Learning computationally efficient static word and sentence representations

Gupta, Prakhar

doi:10.5075/epfl-thesis-7959

doctoral thesis

Learning computationally efficient static word and sentence representations

2021

Most of the Natural Language Processing (NLP) algorithms involve use of distributed vector representations of linguistic units (primarily words and sentences) also known as embeddings in one way or another. These embeddings come in two flavours namely, static/non-contextual and contextual. In a static embedding, the vector representation of a word is independent of its context as opposed to a contextual embedding where the word representation incorporates additional information from its surrounding context.

Recently, advancements in deep learning when applied to contextual embeddings have seen them outperforming their static counterparts. However, this improvement in performance with respect to that of the static embeddings has come at the cost of lesser computational efficiency in terms of both computational resources as well as training and inference times, relative lack of interpretability, and higher costs to the environment. Consequently, static embedding models despite not being as expressive and powerful as contextual embedding models continue to be of relevance in Natural Language Processing Research.

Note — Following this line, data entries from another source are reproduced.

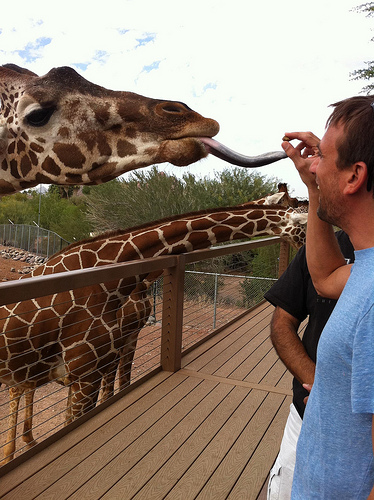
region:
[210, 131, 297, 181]
Giraffe has long tongue sticking out.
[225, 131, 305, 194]
End of giraffe's tongue is black.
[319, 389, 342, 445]
Person wearing blue shirt.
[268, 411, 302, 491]
Person wearing khaki pants.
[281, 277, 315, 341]
Person wearing black shirt.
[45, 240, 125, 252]
Giraffe has brown hair down neck.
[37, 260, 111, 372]
Giraffe is brown and tan.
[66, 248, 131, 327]
Giraffe is standing behind fence.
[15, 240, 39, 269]
Large gray rocks near fence.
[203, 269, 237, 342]
Gray chain link fence to the right of giraffe.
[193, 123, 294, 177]
Tongue of a giraffe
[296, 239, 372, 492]
A blue t-shirt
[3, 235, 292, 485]
A fence in front of the giraffe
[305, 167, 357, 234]
Facial hair on man's face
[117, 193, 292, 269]
Long neck of a giraffe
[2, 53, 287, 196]
Giraffe sticking out its tongue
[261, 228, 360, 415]
A black shirt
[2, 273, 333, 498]
A brown wooden deck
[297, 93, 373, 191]
Man has brown hair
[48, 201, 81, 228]
Green leaves on a tree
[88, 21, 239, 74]
White clouds in the sky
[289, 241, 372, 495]
A blue shirt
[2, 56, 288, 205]
A giraffe sticking its tongue out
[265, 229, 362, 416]
A black t-shirt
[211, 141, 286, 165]
the tongue of a giraffe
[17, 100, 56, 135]
an eye of a giraffe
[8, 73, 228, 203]
the head of a giraffe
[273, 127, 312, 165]
the fingers of a hand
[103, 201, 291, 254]
a neck of a giraffe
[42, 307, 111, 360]
the spots on a giraffe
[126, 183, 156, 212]
the leaves of a tree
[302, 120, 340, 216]
the face of a person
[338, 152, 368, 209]
an ear of a person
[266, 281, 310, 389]
the arm of a person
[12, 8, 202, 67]
Blue sky and white clouds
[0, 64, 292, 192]
Giraffe reaching his tounge out to eat food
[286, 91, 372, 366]
Guy feeding a giraffe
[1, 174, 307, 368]
Giraffe behind a fence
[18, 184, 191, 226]
Green, leafy, tall, trees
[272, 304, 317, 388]
White guy's hair arm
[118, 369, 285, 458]
Brown stained, wooden deck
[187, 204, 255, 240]
Brown and white spots on Giraffe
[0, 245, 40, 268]
A lot of different rocks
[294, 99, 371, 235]
Guy smiling at a giraffe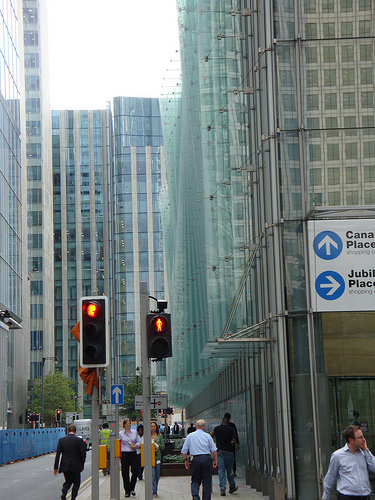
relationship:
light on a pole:
[73, 294, 111, 371] [79, 370, 112, 498]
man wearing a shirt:
[178, 416, 223, 498] [178, 430, 220, 459]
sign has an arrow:
[299, 213, 373, 317] [313, 227, 341, 259]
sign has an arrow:
[299, 213, 373, 317] [313, 269, 347, 301]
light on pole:
[80, 294, 111, 368] [75, 294, 112, 498]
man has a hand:
[320, 418, 375, 497] [361, 437, 368, 451]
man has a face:
[320, 418, 375, 497] [350, 430, 364, 449]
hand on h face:
[361, 437, 368, 451] [350, 430, 364, 449]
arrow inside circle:
[316, 233, 337, 255] [310, 229, 347, 259]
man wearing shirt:
[178, 416, 223, 498] [181, 428, 219, 455]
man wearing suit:
[50, 420, 92, 497] [56, 432, 85, 490]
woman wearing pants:
[113, 413, 144, 498] [119, 448, 141, 491]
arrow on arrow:
[111, 385, 121, 402] [111, 385, 121, 402]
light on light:
[153, 317, 165, 332] [153, 317, 165, 332]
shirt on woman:
[148, 432, 165, 460] [142, 419, 167, 495]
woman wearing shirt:
[142, 419, 167, 495] [148, 432, 165, 460]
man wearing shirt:
[320, 418, 372, 497] [324, 445, 374, 493]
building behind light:
[55, 102, 121, 418] [80, 294, 111, 368]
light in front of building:
[80, 294, 111, 368] [55, 102, 121, 418]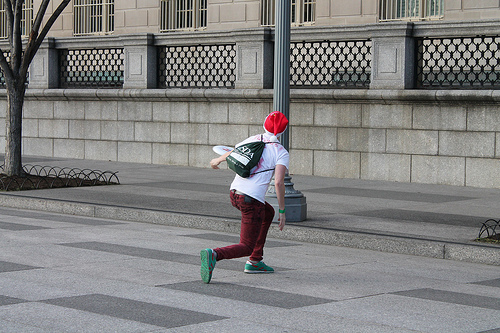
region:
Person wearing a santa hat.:
[177, 71, 344, 328]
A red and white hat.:
[255, 105, 292, 141]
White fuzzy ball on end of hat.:
[268, 132, 282, 145]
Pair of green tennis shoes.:
[185, 239, 280, 290]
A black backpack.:
[221, 130, 283, 182]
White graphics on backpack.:
[224, 130, 266, 183]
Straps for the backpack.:
[250, 121, 287, 177]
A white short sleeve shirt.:
[229, 123, 290, 213]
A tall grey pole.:
[266, 2, 307, 222]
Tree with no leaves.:
[6, 0, 63, 190]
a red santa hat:
[256, 109, 297, 154]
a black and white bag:
[233, 134, 273, 171]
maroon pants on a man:
[197, 184, 295, 276]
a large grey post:
[242, 5, 320, 228]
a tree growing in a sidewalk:
[4, 3, 95, 178]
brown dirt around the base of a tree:
[6, 163, 103, 193]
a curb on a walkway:
[10, 189, 497, 265]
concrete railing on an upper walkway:
[14, 19, 497, 96]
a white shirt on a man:
[225, 130, 287, 202]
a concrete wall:
[2, 87, 497, 181]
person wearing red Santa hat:
[197, 102, 306, 287]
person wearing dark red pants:
[193, 180, 283, 290]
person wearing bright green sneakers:
[196, 235, 287, 289]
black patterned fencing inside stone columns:
[60, 28, 498, 96]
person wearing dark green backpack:
[220, 104, 288, 194]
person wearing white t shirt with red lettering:
[205, 109, 295, 221]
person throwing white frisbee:
[194, 94, 296, 292]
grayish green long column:
[264, 0, 296, 111]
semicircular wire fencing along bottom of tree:
[3, 148, 120, 192]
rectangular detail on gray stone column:
[126, 50, 145, 82]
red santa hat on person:
[258, 102, 285, 141]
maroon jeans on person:
[214, 190, 269, 264]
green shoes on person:
[236, 253, 272, 278]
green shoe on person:
[196, 249, 218, 289]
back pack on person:
[233, 134, 266, 184]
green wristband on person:
[274, 204, 289, 214]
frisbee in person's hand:
[211, 138, 226, 159]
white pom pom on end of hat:
[263, 130, 278, 145]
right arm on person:
[271, 167, 296, 238]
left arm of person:
[205, 152, 230, 173]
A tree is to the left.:
[1, 1, 76, 199]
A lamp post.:
[260, 0, 316, 226]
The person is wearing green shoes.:
[193, 240, 290, 292]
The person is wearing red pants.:
[191, 180, 283, 277]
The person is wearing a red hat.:
[250, 105, 302, 150]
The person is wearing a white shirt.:
[223, 122, 298, 215]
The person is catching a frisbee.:
[201, 139, 243, 169]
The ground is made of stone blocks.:
[21, 237, 160, 325]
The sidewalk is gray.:
[31, 237, 186, 327]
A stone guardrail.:
[313, 17, 497, 97]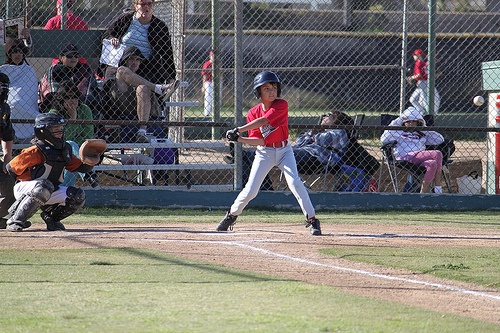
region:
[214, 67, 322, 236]
A red shirt batter boy with a blue helmet on.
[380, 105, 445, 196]
A girl sitting with pink pants on.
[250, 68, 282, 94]
A blue helmet on a batter.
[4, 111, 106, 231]
A catcher kneeling down.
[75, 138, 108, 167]
A brown glove on a catchers hand.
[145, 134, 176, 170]
A blue and white cooler behind the fence.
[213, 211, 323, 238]
Black cleats on a batter.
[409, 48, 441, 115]
Two players to the back right in red and white.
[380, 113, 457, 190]
A chair a girl in pink pants is sitting in.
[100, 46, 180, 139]
A man sitting past the fence on bleachers with his legs crossed.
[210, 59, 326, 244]
a boy swinging a bat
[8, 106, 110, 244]
a catcher behind home plate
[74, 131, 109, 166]
a brown catcher's mitt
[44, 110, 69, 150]
a catcher's mask on a face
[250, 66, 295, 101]
a helmet on a boy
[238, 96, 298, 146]
a red shirt on a boy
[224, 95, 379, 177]
a woman reclining behind a chain link fence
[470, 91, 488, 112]
a baseball in the air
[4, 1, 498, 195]
a chain link fence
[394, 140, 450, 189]
pink pants on a woman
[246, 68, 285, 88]
a black baseball helmet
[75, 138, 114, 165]
a brown baseball glove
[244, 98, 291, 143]
a red baseball jersey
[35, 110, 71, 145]
a catcher's helmet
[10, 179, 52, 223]
black leg protective gear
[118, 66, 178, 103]
the leg of a man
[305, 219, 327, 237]
the shoe of a boy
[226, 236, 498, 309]
a white line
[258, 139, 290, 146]
a red boy's belt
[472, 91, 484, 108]
a small white ball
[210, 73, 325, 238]
a boy playing baseball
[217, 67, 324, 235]
a boy about to swing his bat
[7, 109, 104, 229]
a catcher ready to catch the ball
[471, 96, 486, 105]
a white baseball in the air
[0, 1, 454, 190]
people watching the baseball game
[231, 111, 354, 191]
a lady sleeping in the background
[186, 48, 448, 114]
another baseball game in the background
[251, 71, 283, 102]
a black safety helmet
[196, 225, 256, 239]
a white home plate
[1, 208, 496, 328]
a baseball field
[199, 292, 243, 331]
part of some green grass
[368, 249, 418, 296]
part of a white line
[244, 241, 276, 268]
part of a ground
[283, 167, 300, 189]
edge of a trouser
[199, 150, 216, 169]
part of a fence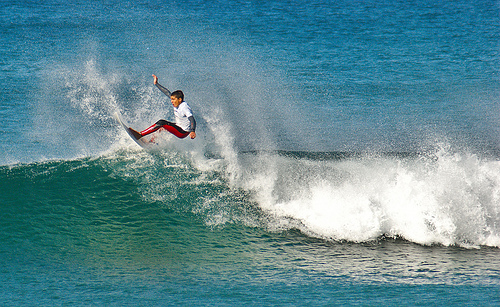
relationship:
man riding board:
[125, 74, 197, 145] [114, 110, 164, 158]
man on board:
[125, 74, 197, 145] [106, 80, 168, 172]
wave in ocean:
[2, 139, 499, 249] [1, 3, 498, 303]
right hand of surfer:
[148, 71, 166, 95] [117, 58, 216, 167]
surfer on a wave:
[108, 75, 212, 164] [6, 125, 435, 274]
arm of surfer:
[182, 107, 199, 139] [128, 68, 202, 150]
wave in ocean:
[0, 0, 499, 306] [9, 4, 489, 269]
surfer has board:
[126, 72, 198, 143] [114, 110, 164, 158]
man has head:
[125, 74, 197, 145] [168, 83, 185, 107]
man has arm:
[125, 68, 222, 155] [152, 70, 177, 101]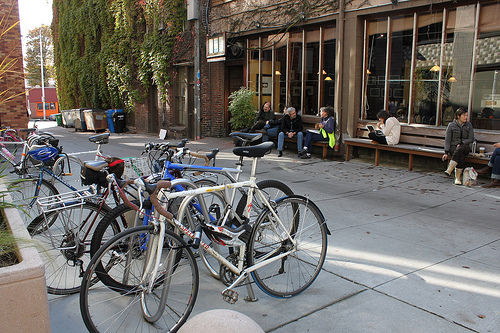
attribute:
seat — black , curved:
[228, 134, 282, 165]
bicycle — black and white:
[68, 143, 344, 325]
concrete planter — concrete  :
[0, 175, 52, 331]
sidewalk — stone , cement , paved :
[4, 122, 499, 332]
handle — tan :
[154, 174, 171, 218]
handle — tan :
[115, 178, 144, 216]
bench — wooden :
[338, 113, 499, 175]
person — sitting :
[440, 91, 484, 181]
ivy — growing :
[50, 3, 190, 108]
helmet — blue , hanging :
[19, 145, 66, 166]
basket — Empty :
[120, 155, 167, 192]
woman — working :
[366, 111, 401, 148]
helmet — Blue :
[25, 142, 65, 169]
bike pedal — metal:
[220, 287, 240, 304]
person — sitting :
[248, 95, 278, 141]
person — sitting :
[277, 107, 306, 157]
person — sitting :
[301, 106, 337, 156]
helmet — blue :
[27, 143, 59, 163]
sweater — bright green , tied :
[318, 127, 336, 150]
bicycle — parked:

In this thesis, we propose improvements to the current state-of-the-art static word embedding and sentence embedding models in three different settings. Firstly, we propose an improved algorithm to learn word and sentence embedding from raw text by proposing changes to the Word2Vec training objective formulation and adding n-grams to the training to incorporate local contextual information. Consequently, we end up obtaining improved unsupervised static word and sentence embeddings. Our second major contribution is learning cross-lingual static word and sentence representations from parallel bilingual data where two corpora are aligned sentence-wise. Our word and sentence embeddings thus obtained outperform other bag-of-words bilingual embeddings on cross-lingual sentence retrieval and monolingual word similarity tasks while staying competitive with them on cross-lingual word translation tasks. In our last major contribution, we aim towards harnessing the expressive power of the contextual embedding models by distilling static word embeddings from contextual embedding models to use improved word representations for computationally light tasks. This allows us to utilize the semantic information possessed by the contextual embedding models while maintaining computational efficiency for inference tasks at the same time.